### Exercise aim
Starting at the line with "micrograph exhibits a" and going on through the line with "cancer (adenocarcinoma) stained", reproduce each line in the records below exactly and nothing more.

### Information shown
--*--

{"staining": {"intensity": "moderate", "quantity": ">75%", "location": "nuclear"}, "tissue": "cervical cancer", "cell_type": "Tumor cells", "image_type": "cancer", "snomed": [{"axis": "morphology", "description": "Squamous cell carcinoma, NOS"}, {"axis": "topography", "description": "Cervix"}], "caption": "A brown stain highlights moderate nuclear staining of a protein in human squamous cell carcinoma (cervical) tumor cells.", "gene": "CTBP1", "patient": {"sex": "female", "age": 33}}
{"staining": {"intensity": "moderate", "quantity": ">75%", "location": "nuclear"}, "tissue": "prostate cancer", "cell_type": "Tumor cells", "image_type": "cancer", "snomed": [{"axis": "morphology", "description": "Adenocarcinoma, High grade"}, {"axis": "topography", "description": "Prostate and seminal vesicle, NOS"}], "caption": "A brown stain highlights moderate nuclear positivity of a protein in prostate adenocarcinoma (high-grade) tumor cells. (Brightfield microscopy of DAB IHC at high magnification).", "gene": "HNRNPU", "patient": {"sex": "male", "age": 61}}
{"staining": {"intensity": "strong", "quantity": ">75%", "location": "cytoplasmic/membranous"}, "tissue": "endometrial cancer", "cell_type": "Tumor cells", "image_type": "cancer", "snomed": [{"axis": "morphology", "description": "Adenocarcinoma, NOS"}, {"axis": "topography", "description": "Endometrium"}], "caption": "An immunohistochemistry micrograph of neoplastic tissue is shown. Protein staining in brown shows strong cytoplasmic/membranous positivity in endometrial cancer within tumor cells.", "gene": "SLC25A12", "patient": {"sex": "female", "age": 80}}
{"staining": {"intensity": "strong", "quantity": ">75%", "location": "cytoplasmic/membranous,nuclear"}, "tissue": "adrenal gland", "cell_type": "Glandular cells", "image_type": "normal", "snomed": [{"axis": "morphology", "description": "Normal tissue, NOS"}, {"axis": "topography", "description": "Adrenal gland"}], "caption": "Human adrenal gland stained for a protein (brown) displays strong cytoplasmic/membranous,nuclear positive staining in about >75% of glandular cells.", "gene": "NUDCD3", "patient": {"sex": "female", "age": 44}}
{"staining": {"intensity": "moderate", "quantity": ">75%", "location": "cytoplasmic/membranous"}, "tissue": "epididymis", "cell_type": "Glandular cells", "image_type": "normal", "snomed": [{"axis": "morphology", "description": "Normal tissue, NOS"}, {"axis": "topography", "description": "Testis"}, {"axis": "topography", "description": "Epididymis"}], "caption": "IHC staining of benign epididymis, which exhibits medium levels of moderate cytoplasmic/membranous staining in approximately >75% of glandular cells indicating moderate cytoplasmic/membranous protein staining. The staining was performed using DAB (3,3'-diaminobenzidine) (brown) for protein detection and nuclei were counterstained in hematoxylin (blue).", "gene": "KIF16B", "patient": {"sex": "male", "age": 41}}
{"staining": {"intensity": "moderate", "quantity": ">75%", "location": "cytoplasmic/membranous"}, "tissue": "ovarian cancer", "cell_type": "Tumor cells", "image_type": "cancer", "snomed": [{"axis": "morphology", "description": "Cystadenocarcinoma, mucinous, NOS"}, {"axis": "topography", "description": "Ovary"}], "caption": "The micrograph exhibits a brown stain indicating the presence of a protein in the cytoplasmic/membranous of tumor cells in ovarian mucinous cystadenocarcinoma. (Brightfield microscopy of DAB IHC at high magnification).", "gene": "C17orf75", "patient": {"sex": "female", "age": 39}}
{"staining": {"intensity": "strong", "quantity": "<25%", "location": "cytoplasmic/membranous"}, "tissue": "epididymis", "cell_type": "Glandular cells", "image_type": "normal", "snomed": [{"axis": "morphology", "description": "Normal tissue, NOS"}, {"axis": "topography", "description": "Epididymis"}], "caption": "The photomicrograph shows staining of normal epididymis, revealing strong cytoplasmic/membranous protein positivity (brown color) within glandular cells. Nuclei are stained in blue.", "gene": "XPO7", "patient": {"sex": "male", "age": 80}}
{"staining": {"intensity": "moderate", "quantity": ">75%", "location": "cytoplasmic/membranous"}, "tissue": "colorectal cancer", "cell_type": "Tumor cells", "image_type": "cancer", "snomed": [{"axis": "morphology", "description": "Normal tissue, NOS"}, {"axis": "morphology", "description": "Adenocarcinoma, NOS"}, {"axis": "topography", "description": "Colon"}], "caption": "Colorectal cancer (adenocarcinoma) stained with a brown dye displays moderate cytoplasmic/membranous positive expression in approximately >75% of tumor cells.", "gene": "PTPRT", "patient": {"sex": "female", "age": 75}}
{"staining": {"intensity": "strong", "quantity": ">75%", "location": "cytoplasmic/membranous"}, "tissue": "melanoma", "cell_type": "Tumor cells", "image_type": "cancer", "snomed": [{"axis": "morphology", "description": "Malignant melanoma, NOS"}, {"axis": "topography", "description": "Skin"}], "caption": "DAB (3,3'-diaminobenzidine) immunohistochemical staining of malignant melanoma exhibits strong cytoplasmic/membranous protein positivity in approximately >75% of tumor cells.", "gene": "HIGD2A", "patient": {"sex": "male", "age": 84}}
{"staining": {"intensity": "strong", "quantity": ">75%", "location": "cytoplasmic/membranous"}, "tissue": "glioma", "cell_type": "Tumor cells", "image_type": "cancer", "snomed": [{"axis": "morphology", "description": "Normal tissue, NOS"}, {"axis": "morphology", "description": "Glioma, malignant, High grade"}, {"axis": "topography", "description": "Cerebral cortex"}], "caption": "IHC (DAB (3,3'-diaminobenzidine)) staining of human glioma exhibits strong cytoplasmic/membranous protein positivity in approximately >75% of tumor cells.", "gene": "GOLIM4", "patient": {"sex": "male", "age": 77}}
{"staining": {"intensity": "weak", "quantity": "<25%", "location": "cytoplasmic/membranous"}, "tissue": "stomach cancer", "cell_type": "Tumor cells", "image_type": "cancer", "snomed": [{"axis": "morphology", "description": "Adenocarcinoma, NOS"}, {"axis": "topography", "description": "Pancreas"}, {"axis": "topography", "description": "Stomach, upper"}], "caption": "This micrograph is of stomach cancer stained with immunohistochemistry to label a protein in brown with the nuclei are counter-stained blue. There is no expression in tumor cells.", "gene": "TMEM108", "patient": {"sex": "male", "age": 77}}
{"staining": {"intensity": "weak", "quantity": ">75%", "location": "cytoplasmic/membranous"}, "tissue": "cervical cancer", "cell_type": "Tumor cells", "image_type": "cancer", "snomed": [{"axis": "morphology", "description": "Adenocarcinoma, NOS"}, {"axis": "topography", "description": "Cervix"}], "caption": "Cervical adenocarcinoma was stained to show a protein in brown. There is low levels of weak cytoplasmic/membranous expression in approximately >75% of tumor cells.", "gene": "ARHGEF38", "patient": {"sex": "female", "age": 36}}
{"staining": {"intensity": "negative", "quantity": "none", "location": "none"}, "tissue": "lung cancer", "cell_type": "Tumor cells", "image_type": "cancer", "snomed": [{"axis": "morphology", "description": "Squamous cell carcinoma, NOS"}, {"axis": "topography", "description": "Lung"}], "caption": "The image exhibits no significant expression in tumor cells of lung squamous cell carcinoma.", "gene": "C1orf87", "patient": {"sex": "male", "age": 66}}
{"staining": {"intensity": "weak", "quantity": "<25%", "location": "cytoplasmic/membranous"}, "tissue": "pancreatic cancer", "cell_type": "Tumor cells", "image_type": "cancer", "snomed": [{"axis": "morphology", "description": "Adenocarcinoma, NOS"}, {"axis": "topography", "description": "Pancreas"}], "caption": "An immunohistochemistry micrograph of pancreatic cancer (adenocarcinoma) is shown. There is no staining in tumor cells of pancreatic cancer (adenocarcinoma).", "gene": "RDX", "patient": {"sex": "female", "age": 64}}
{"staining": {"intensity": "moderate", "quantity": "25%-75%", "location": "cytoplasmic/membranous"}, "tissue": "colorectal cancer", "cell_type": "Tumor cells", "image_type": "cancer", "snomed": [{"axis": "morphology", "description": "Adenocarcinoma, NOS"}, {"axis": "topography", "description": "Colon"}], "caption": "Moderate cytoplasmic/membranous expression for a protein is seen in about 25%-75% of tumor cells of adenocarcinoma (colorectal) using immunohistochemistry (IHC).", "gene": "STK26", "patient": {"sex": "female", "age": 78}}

--*--

### Answer space
{"staining": {"intensity": "moderate", "quantity": ">75%", "location": "cytoplasmic/membranous"}, "tissue": "ovarian cancer", "cell_type": "Tumor cells", "image_type": "cancer", "snomed": [{"axis": "morphology", "description": "Cystadenocarcinoma, mucinous, NOS"}, {"axis": "topography", "description": "Ovary"}], "caption": "The micrograph exhibits a brown stain indicating the presence of a protein in the cytoplasmic/membranous of tumor cells in ovarian mucinous cystadenocarcinoma. (Brightfield microscopy of DAB IHC at high magnification).", "gene": "C17orf75", "patient": {"sex": "female", "age": 39}}
{"staining": {"intensity": "strong", "quantity": "<25%", "location": "cytoplasmic/membranous"}, "tissue": "epididymis", "cell_type": "Glandular cells", "image_type": "normal", "snomed": [{"axis": "morphology", "description": "Normal tissue, NOS"}, {"axis": "topography", "description": "Epididymis"}], "caption": "The photomicrograph shows staining of normal epididymis, revealing strong cytoplasmic/membranous protein positivity (brown color) within glandular cells. Nuclei are stained in blue.", "gene": "XPO7", "patient": {"sex": "male", "age": 80}}
{"staining": {"intensity": "moderate", "quantity": ">75%", "location": "cytoplasmic/membranous"}, "tissue": "colorectal cancer", "cell_type": "Tumor cells", "image_type": "cancer", "snomed": [{"axis": "morphology", "description": "Normal tissue, NOS"}, {"axis": "morphology", "description": "Adenocarcinoma, NOS"}, {"axis": "topography", "description": "Colon"}], "caption": "Colorectal cancer (adenocarcinoma) stained with a brown dye displays moderate cytoplasmic/membranous positive expression in approximately >75% of tumor cells.", "gene": "PTPRT", "patient": {"sex": "female", "age": 75}}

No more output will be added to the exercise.